*Task goal*
Copy the lines below word for word, starting with the first one and ending with the line that contains "genus: Gallinula".

*Dataset records*
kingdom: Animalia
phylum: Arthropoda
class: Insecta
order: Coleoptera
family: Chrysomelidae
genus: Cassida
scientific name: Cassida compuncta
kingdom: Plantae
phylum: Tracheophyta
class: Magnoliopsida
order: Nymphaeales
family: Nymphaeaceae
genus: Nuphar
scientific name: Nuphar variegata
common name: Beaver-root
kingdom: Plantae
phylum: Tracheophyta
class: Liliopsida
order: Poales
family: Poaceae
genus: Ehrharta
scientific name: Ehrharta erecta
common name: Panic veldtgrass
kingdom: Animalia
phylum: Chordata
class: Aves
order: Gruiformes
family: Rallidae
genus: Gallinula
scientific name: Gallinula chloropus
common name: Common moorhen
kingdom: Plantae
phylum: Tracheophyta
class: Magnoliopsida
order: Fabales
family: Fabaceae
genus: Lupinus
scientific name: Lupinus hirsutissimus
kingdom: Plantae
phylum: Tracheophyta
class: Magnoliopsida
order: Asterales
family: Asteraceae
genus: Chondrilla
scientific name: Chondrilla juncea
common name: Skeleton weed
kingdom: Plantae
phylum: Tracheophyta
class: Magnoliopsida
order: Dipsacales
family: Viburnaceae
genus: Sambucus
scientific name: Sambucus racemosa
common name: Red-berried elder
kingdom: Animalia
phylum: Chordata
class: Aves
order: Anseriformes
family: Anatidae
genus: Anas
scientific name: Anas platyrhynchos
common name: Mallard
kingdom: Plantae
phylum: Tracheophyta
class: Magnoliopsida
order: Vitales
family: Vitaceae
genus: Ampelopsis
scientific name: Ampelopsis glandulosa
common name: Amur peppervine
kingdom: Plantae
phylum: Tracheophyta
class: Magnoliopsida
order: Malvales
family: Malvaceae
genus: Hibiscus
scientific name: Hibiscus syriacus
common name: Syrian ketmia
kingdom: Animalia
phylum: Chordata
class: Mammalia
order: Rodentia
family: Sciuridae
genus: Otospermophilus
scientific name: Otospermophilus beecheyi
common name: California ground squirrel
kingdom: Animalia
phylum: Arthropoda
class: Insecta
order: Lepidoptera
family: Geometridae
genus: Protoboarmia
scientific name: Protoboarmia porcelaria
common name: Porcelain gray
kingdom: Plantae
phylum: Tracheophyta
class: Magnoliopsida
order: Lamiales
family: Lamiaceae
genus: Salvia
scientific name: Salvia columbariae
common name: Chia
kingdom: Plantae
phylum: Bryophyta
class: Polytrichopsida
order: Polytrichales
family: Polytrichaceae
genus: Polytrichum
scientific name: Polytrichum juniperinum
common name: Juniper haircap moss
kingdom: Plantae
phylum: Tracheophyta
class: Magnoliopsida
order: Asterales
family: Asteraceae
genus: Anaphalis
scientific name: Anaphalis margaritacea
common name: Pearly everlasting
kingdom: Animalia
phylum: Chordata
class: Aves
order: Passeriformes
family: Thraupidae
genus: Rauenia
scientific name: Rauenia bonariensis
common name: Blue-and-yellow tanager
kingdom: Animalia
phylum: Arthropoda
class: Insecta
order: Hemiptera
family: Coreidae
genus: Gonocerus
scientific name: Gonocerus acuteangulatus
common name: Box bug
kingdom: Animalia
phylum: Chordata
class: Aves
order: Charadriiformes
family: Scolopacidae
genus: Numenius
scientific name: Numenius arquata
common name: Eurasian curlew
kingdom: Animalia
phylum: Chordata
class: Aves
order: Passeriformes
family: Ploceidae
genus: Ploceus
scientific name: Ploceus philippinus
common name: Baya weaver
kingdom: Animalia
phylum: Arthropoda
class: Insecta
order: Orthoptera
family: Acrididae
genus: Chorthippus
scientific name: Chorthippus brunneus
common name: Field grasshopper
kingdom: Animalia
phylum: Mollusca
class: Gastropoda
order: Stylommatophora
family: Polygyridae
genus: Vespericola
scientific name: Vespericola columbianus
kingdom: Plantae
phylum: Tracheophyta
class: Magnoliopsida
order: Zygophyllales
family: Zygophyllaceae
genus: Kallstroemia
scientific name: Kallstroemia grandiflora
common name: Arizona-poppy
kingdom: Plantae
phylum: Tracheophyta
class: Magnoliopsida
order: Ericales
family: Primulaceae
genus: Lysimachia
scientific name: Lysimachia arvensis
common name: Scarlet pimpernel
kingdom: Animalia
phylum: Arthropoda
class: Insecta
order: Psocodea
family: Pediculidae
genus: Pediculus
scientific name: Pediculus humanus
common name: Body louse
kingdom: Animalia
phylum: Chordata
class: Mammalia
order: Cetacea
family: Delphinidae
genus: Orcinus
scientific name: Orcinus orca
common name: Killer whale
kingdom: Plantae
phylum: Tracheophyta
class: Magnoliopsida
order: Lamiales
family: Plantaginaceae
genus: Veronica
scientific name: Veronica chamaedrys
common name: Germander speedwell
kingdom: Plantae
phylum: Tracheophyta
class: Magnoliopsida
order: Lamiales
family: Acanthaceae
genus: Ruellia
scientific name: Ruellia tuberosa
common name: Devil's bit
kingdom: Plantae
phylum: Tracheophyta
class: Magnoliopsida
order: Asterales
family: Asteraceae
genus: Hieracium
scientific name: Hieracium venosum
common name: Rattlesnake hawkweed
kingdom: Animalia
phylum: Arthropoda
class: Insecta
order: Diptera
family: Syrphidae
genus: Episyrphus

*Written reply*
kingdom: Animalia
phylum: Arthropoda
class: Insecta
order: Coleoptera
family: Chrysomelidae
genus: Cassida
scientific name: Cassida compuncta
kingdom: Plantae
phylum: Tracheophyta
class: Magnoliopsida
order: Nymphaeales
family: Nymphaeaceae
genus: Nuphar
scientific name: Nuphar variegata
common name: Beaver-root
kingdom: Plantae
phylum: Tracheophyta
class: Liliopsida
order: Poales
family: Poaceae
genus: Ehrharta
scientific name: Ehrharta erecta
common name: Panic veldtgrass
kingdom: Animalia
phylum: Chordata
class: Aves
order: Gruiformes
family: Rallidae
genus: Gallinula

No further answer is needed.